New Delhi (IANS): With a sharp spike in air pollution following Diwali celebrations, hospitals across the National Capital Region have reported a rise in visits of patients, with most complaining about respiratory and eye problems.
Delhi's air quality index (AQI) sharply deteriorated on Wednesday afternoon, three days after Diwali due to lack of wind speed. "After Diwali, smog brings a lot of medical problems in Delhi, especially in kids. In our hospital, we have witnessed a rise in the number of people with respiratory and eye problems," Arvind Aggarwal, Senior Consultant, Internal Medicine at Sri Balaji Action Medical Institute here told IANS.
"We have witnessed 20-22 percent increase in OPD visits, where the patients are facing symptoms associated with pollution like irritation in the eyes and throat, dry skin, skin allergy, chronic cough and breathlessness," Aggarwal said, adding that the asthmatic patients, elderly and kids should try to stay indoors. According to Navneet Sood, Pulmonology Consultant at Dharamshila Narayana Superspeciality Hospital here, people should see a doctor in case they experience symptoms like redness in eyes, breathing problems, uneasiness, and frequent headaches.

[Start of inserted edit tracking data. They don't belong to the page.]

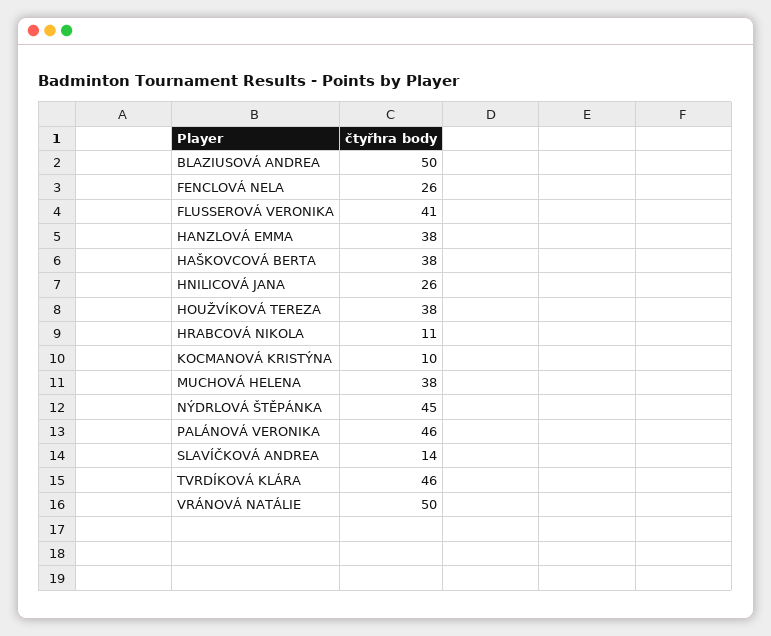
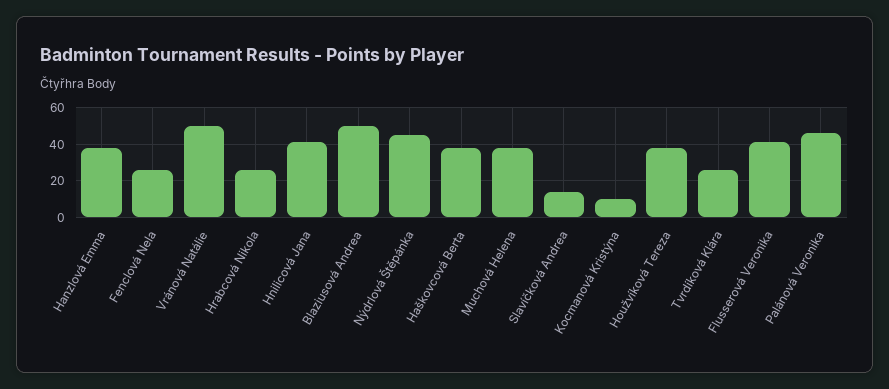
  {
    "BLAZIUSOVÁ ANDREA": 50,
    "FENCLOVÁ NELA": 26,
    "FLUSSEROVÁ VERONIKA": 41,
    "HANZLOVÁ EMMA": 38,
    "HAŠKOVCOVÁ BERTA": 38,
-   "HNILICOVÁ JANA": 26,
+   "HNILICOVÁ JANA": 40,
    "HOUŽVÍKOVÁ TEREZA": 38,
-   "HRABCOVÁ NIKOLA": 11,
+   "HRABCOVÁ NIKOLA": 25,
    "KOCMANOVÁ KRISTÝNA": 10,
    "MUCHOVÁ HELENA": 38,
    "NÝDRLOVÁ ŠTĚPÁNKA": 45,
    "PALÁNOVÁ VERONIKA": 46,
    "SLAVÍČKOVÁ ANDREA": 14,
-   "TVRDÍKOVÁ KLÁRA": 46,
+   "TVRDÍKOVÁ KLÁRA": 25,
    "VRÁNOVÁ NATÁLIE": 50
  }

"We have witnessed visits by 15-16 patients on a daily basis after Diwali. Three-fourth of the cases were related to the worsening of asthma and chronic obstructive pulmonary disease or COPD. Rest one-fourth of the cases were for bronchitis," Sood said. "The cases, on the first day after Diwali, were certainly less than the previous years, but they were up by 25 percent against a usual OPD," he said.
According to the "State of Global Air 2019" report, growing up in current high levels of air pollution may shorten the life of a South Asian child by two years and six months on average.
Air pollution is particularly harmful during pregnancy. A new study published in the journal Environmental Health Perspectives has found that prenatal air pollution exposure linked to infants' decreased heart rate response to stress. Decreased heart rate variability, as observed in this study, is a known risk factor for mental and physical health problems in later life.
"After Diwali, we have got 10 patients who earlier had stable chronic respiratory disorder. They are complaining of sneezing, cold and cough," Arunesh Kumar, Head, Chest Institute & Pulmonologist, Paras Hospital, Gurugram, told IANS.